Justine et Chloé Dufour-Lapointe s'offrent un dernier signe d'encouragement avant de récolter l'or et l'argent en ski acrobatique.

Les Dufour-Lapointe, une famille doublement fière

Assister à la montée sur un podium olympique d'un membre de sa famille est déjà un rare moment d'euphorie. Samedi, les Dufour-Lapointe ont doublement explosé de joie et de fierté en voyant leur Justine et leur Chloé remporter l'or et l'argent.
Les familles de Justine, Chloé et Maxime Dufour-Lapointe s'étaient réunies au Centre des congrès de Lévis pour assister à la consécration des deux plus jeunes soeurs, âgées de 19 et 22 ans. Le trio de skieuses est originaire de Montréal, mais leurs premiers commanditaires provenaient de Québec et de Lévis. Ces derniers ont invité une centaine de proches, pour la plupart de Montréal et de Gatineau, à venir vivre dans la région le «moment historique» qu'ils espéraient. De se rassembler dans la capitale était aussi naturel pour les Dufour, puisque la famille de la mère des «3SDL» tire ses origines de Charlevoix.
Lorsque le pointage de Justine a résonné dans la salle du Centre des congrès, le toit a bien failli lever sous les acclamations de sa famille. Il est devenu clair que la cadette remporterait une médaille. Le grand-père maternel, Claude Dufour, n'arrêtait pas de sauter et de serrer tous ceux qui se trouvaient sur son passage.

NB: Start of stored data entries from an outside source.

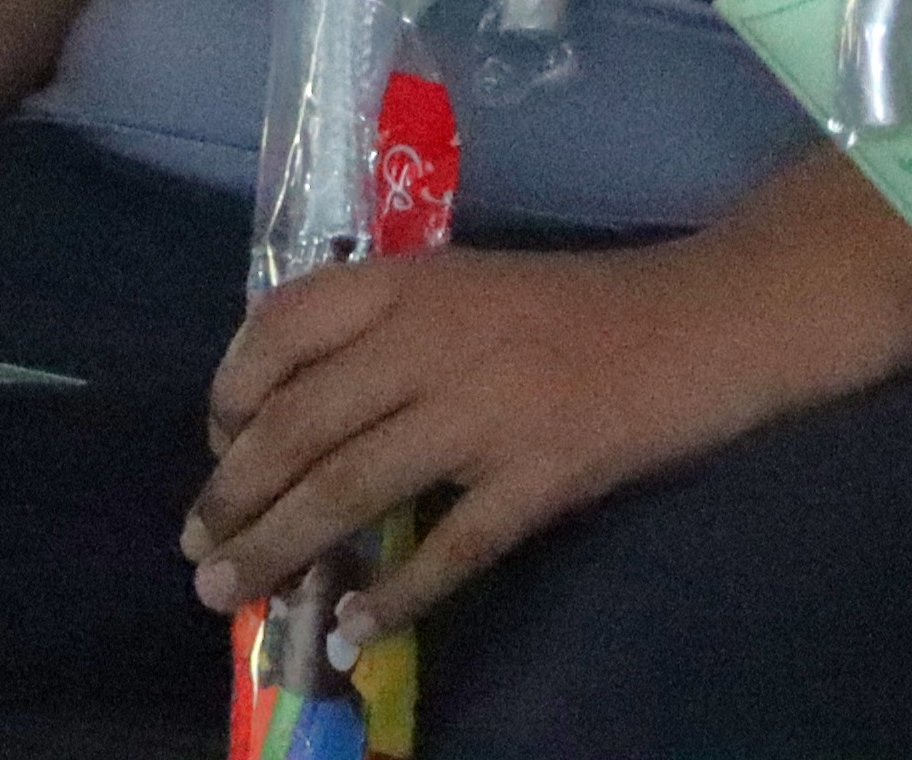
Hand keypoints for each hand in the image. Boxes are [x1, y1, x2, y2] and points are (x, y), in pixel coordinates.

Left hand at [184, 239, 849, 656]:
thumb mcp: (473, 288)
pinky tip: (358, 630)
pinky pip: (451, 547)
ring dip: (281, 551)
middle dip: (233, 498)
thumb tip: (291, 419)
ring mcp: (490, 408)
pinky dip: (396, 596)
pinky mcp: (543, 472)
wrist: (711, 317)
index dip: (230, 392)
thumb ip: (391, 335)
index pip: (282, 325)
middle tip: (200, 552)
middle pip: (301, 426)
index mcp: (415, 281)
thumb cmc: (588, 303)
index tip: (218, 445)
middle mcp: (437, 338)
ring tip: (235, 594)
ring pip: (351, 489)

Quelques minutes plus tard, Chloé complétait une descente presque aussi parfaite que sa soeur. Et les Dufour-Lapointe repassaient par toute la gamme des émotions.

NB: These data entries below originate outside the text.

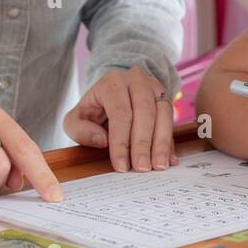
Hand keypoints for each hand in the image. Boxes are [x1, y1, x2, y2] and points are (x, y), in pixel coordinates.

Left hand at [63, 66, 178, 172]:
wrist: (113, 93)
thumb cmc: (94, 110)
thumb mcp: (76, 118)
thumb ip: (80, 130)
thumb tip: (102, 140)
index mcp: (111, 83)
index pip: (120, 112)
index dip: (121, 141)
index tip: (121, 165)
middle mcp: (135, 80)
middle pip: (144, 111)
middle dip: (143, 143)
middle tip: (142, 168)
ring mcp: (153, 86)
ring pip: (163, 113)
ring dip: (161, 142)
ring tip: (158, 165)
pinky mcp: (165, 96)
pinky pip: (171, 118)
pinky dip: (170, 141)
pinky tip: (169, 159)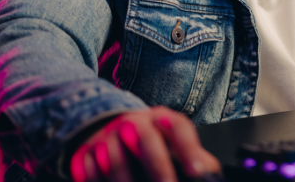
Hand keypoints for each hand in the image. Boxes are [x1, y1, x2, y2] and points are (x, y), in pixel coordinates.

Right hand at [70, 107, 221, 181]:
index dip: (189, 149)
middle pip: (146, 139)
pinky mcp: (84, 152)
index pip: (178, 127)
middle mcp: (133, 122)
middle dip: (158, 167)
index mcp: (160, 118)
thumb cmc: (149, 139)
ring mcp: (106, 136)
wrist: (106, 125)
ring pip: (115, 158)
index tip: (198, 173)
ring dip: (125, 181)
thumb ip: (193, 156)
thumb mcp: (172, 141)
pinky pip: (89, 171)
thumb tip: (210, 175)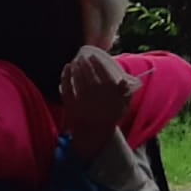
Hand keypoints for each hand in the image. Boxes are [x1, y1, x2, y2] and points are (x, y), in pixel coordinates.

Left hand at [60, 45, 137, 159]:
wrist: (95, 133)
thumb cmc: (110, 117)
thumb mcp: (123, 106)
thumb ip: (126, 93)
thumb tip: (125, 80)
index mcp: (110, 93)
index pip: (103, 73)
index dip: (97, 63)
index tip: (93, 57)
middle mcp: (96, 94)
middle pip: (89, 73)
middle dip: (85, 63)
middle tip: (82, 58)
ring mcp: (82, 99)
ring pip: (78, 78)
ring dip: (76, 68)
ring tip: (75, 62)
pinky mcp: (71, 103)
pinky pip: (66, 87)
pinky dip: (65, 76)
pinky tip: (66, 68)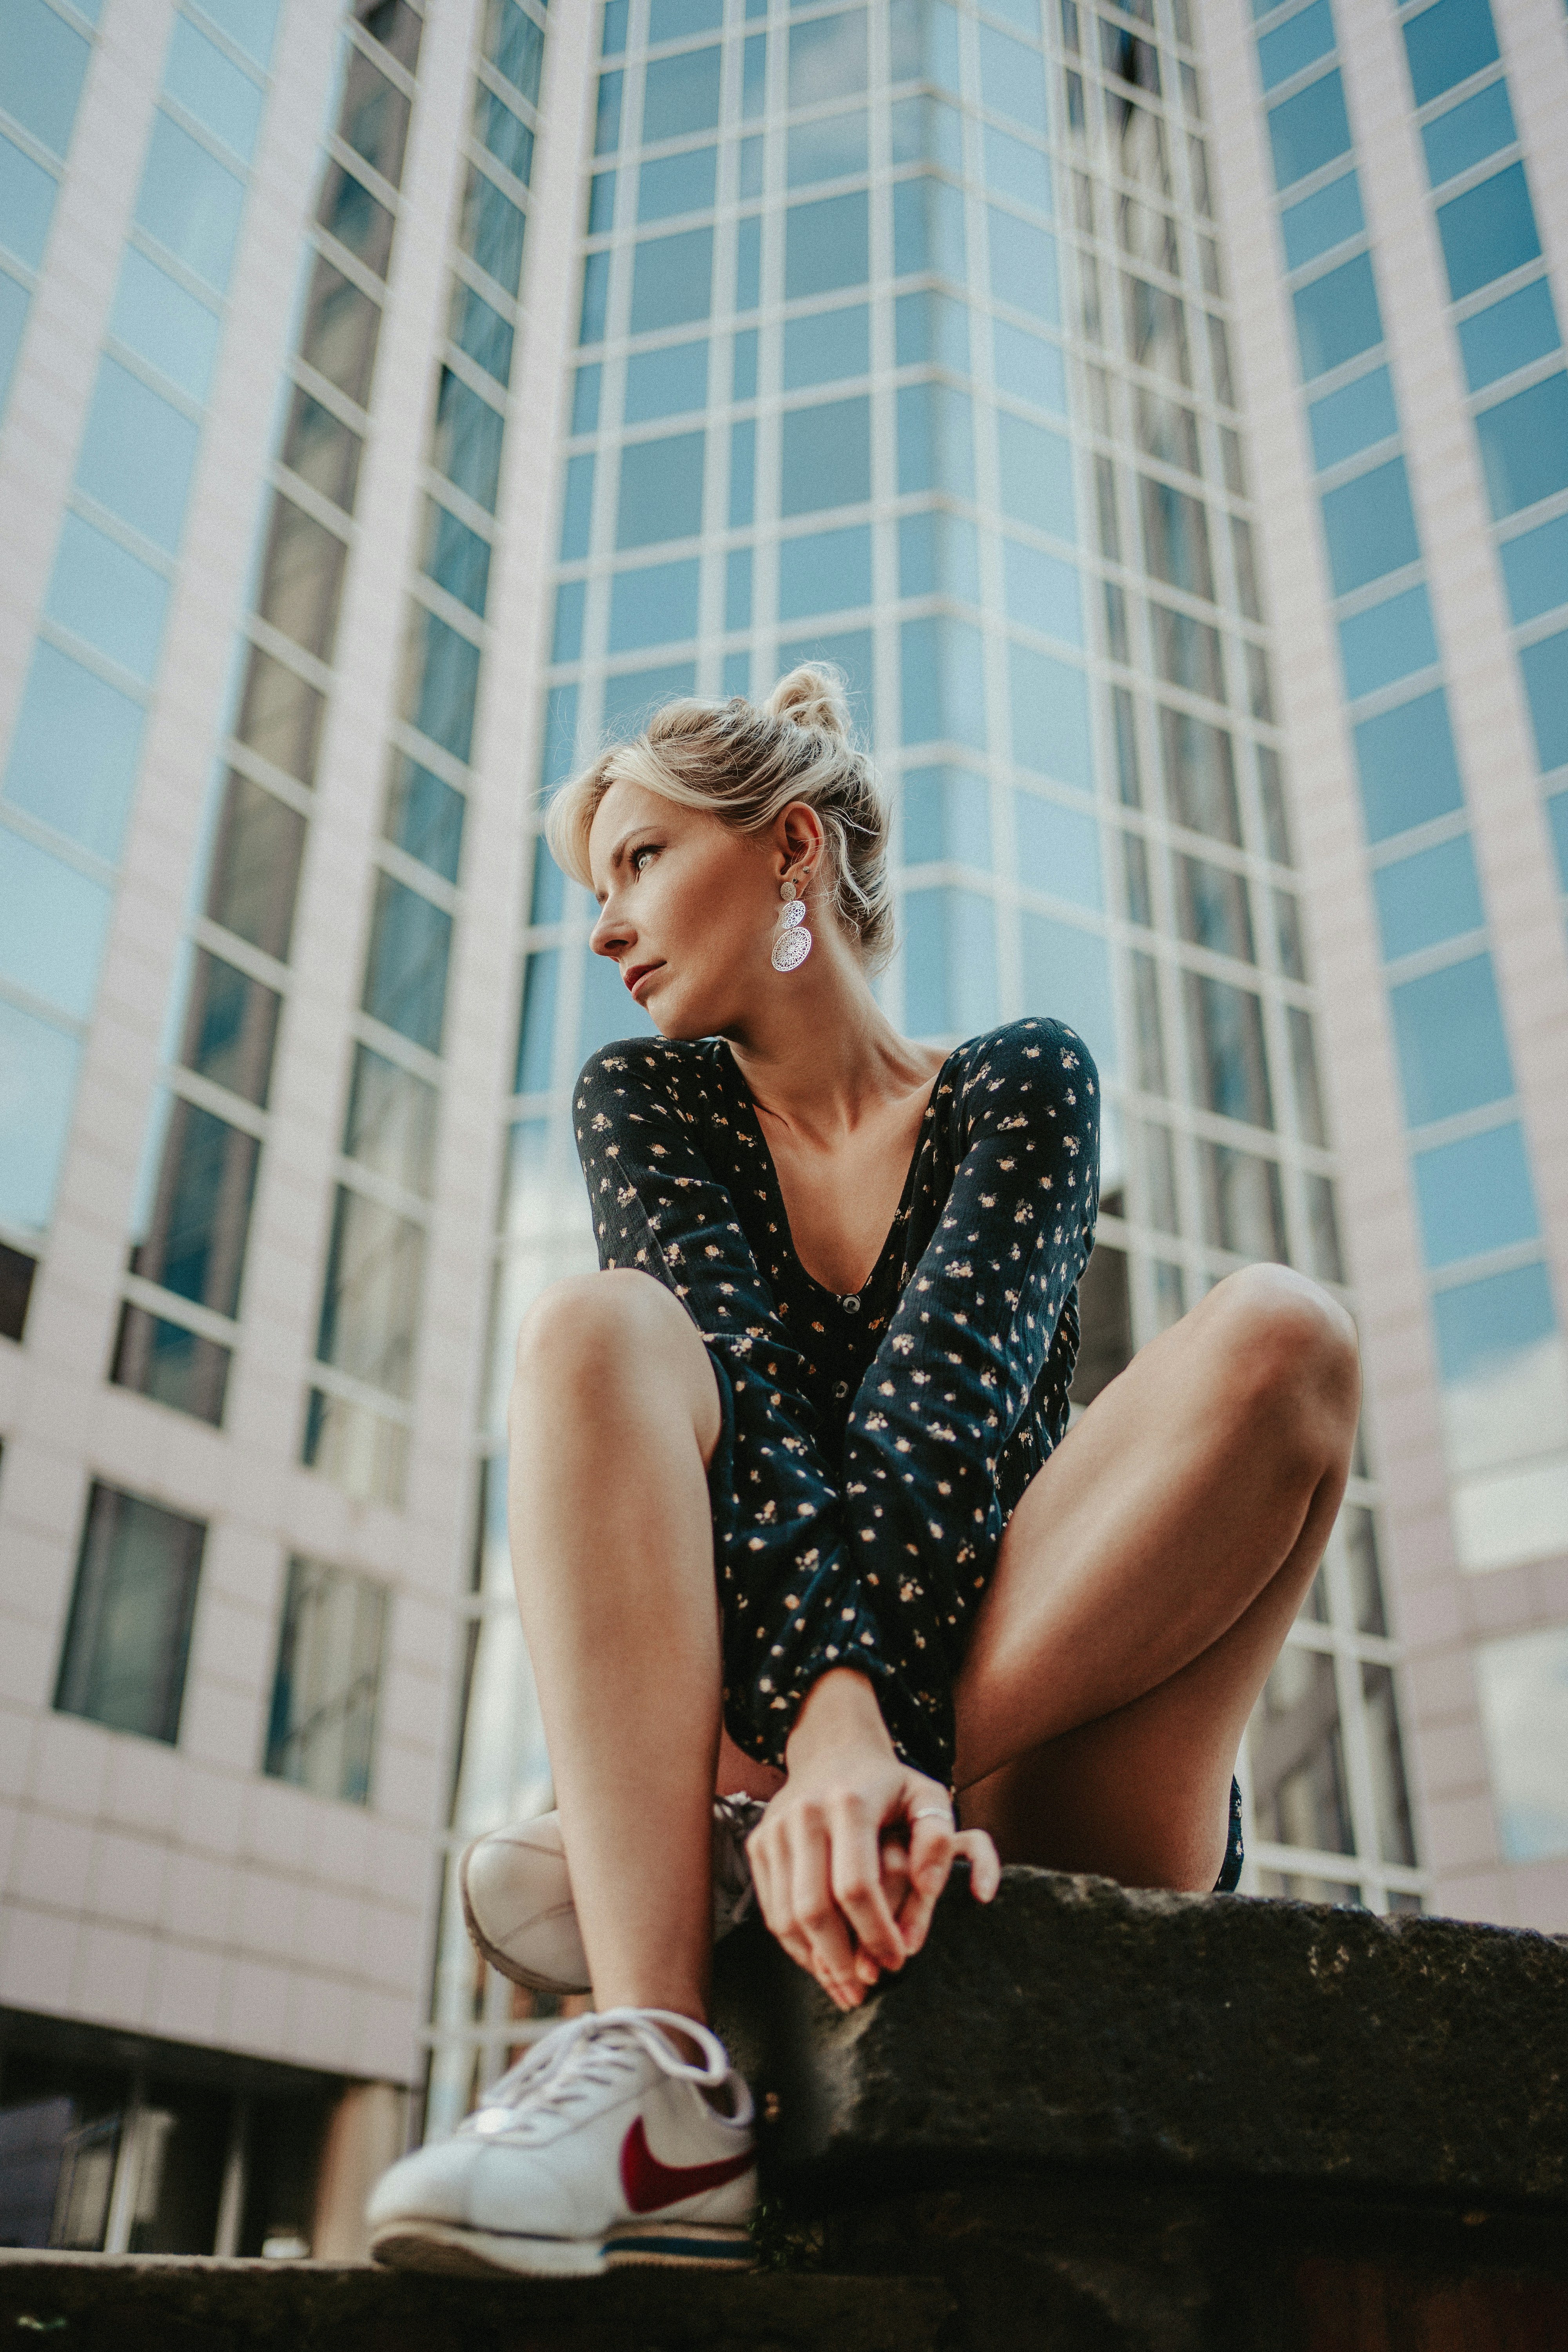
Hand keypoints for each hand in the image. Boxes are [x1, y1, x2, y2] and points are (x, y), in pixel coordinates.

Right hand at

Patrick Dufour, un ex-patineur de vitesse de Québec qui a dû remiser ses patins en 1998, a eu l'impression de vivre son propre rêve de participer aux Jeux olympiques à travers celui de ses nièces.

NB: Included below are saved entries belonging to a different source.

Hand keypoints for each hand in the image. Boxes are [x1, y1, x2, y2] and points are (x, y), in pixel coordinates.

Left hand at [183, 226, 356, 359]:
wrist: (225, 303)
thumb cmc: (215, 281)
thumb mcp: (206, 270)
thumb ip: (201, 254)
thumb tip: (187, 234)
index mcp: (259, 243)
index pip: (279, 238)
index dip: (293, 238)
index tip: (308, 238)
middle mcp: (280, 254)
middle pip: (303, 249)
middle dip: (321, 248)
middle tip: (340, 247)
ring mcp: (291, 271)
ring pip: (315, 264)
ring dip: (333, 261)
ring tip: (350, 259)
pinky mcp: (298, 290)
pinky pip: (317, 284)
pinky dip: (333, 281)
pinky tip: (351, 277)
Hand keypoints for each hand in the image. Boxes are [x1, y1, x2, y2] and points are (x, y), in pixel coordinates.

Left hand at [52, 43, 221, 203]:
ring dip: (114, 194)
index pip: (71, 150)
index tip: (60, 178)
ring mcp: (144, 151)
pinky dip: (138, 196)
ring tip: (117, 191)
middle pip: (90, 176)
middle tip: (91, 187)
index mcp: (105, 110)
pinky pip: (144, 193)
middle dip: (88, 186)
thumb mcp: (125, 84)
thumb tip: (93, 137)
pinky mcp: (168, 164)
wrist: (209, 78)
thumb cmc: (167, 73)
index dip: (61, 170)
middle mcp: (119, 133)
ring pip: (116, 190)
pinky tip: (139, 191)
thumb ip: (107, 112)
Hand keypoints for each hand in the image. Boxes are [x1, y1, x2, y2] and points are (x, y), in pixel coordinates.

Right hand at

«C'est comme si c'est moi qui avais gagné. Je suis très fier d'elles», a partagé celui qui avait organisé la réunion familiale. «Deux podiums, c'est le comble. Je suis un peu comme Justine a dit, je réalise pas l'ampleur de tout ça. Je suis content pour eux autres, elles ont tellement travaillé fort», disait-il.
«Sans podium, juste avoir ici la gang qui les suit depuis 10 ans, c'est le summum. Je savais que ce serait un moment historique», a-t-il enchaîné.
La grand-mère maternelle irradiait d'admiration malgré son calme... olympien. «On est vraiment contents, on n'y croit pas. C'est un rêve, mais c'est la réalité en même temps», a illustré Gabrielle Dufour.
La dame native de La Malbaie ne cachait pas qu'elle aurait «espéré une médaille pour les trois, mais déjà deux, c'est beau». Le grand-père Claude Dufour n'était pas peu fier de raconter, les yeux pleins d'eau, qu'il avait souhaité à Noël à ses trois championnes d'«aller en haut» du podium. Maxime, la plus vieille, était «proche», a-t-il estimé, alors que des larmes ruisselaient sur ses joues.
Réussite méritée
«C'est comme trop gros. Aux premiers Jeux de Justine, elle remporte l'or! Ç'a pas de bon sens, a exprimé une tante, Johanne Lapointe. C'est une fierté qui ne s'exprime pas. Mais ça s'est pas fait tout seul non plus, les filles sont d'une discipline à toute épreuve.»
Simone Dufour, une grand-tante qui a vu grandir les athlètes et qui habite toujours «à deux pas» de chez elles à Rivière-des-Prairies, a attribué une part de leur réussite à «leur unité, leur humilité et leur simplicité».
Son conjoint, Gilbert Savard, a bien résumé le parcours de celles qu'il considère comme ses propres filles. «Je les ai bercées les trois. Là, elles sont au sommet du monde.»